Ajoutons à cela que le contexte sanitaire, les confinements successifs ont aggravé les problématiques des jeunes que nous accompagnons, ont amené du retard dans le travail que nous tentons de mettre en place avec eux.
Le fait que les professionnels sur lesquels ils ont appris ou apprennent à s'étayer disparaissent ainsi de leur quotidien, sans aucune perspective de retour est une nouvelle occasion d'abîmer un peu plus leur sentiment de sécurité affective, leur rapport à l'autre. Il n'y avait pas de danger immédiat à prendre le temps du départ, de l'explication...
Il est facile à comprendre qu'en malmenant ainsi des salariés, ce sont les jeunes et les familles pour lesquels ils représentent un repère, un appui qui sont par conséquence malmenés.
L'autre conséquence de cette application brutale de la loi est l'impact sur nous, salariés.

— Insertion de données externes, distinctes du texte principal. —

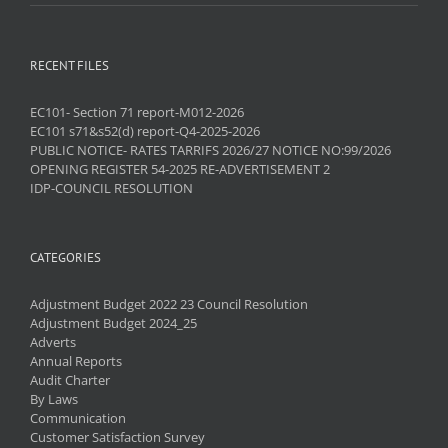
RECENT FILES
EC101- Section 71 report-M012-2026
EC101 s71&s52(d) report-Q4-2025-2026
PUBLIC NOTICE- RATES TARRIFS 2026/27 NOTICE NO:99/2026
OPENING REGISTER 54-2025 RE-ADVERTISEMENT 2
IDP-COUNCIL RESOLUTION
CATEGORIES
Adjustment Budget 2022 23 Council Resolution
Adjustment Budget 2024_25
Adverts
Annual Reports
Audit Charter
By Laws
Communication
Customer Satisfaction Survey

Nous avions déjà compris pour beaucoup que l'heure n'était plus à l'intérêt pour la qualité du travail que nous nous efforcions de faire avec les jeunes. Pour ma part, l'année qui vient de s'écouler d'une brutalité inouïe, en lien avec la réorganisation d'un service (ce qui bien sûr n'est pas le problème en soi) et avec la manière dont celle-ci a été posée, menée, pensée, m'avait amené à commencer bien avant un travail de deuil s'agissant du sens de mon travail et du fait que le parcours positif des jeunes n'est plus le seul objectif qui anime notre association.
Ce que je regrette fortement.
Ce n'est donc pas la douleur de toutes ces années d'engagement, de temps et d'énergie investis dans mon travail qui semblent ne pas avoir existés dans la manière dont je suis traitée lors de cet acte de suspension, renvoyée chez moi comme une malpropre, qui est la plus difficile.
Non ce qui m'envahit, me fait perdre le sommeil ces derniers temps, c'est que nos collègues qui ont eux poursuivi, lors du premier confinement, leur travail en présentiel auprès des "usagers", au moment où personne ne semblait connaître le degré de dangerosité du virus ; C'est que ces collègues qui ont pris tous les risques (celui de mourir lorsque nous étions tous à l'abri derrière nos écrans), sous prétexte qu'ils refusent de se soumettre à cette loi – à mes yeux sans fondement- vous les traitiez de la sorte.
Ce qui m'abîme, c'est que des responsables de votre envergure qui devriez être des "modèles" en matière de valeurs humanistes, de bientraitance, de tolérance, nous n'ayez marqué aucune hésitation à emboîter le pas d'une gestion autoritariste et brutale de notre gouvernement. Voilà ce qui m'atteint au plus profond je crois, c'est qu'en observant votre manière d'agir, de vous comporter avec les professionnels de terrain que nous sommes,
j'ai mesuré l'extrême fragilité de l'incarnation de ces valeurs qui devraient encadrer, "limiter" notre pratique professionnelle à tous et la vôtre plus particulièrement. Je crois que c'est ce constat qui me tient éveillée et dans la douleur...
Que quelques-uns avaient oublié leurs idéaux en route, je le savais. Mais que vous vous empresseriez d'emboîter le "pas guerrier" comme cela, d'un seul homme ça non je ne le savais pas possible.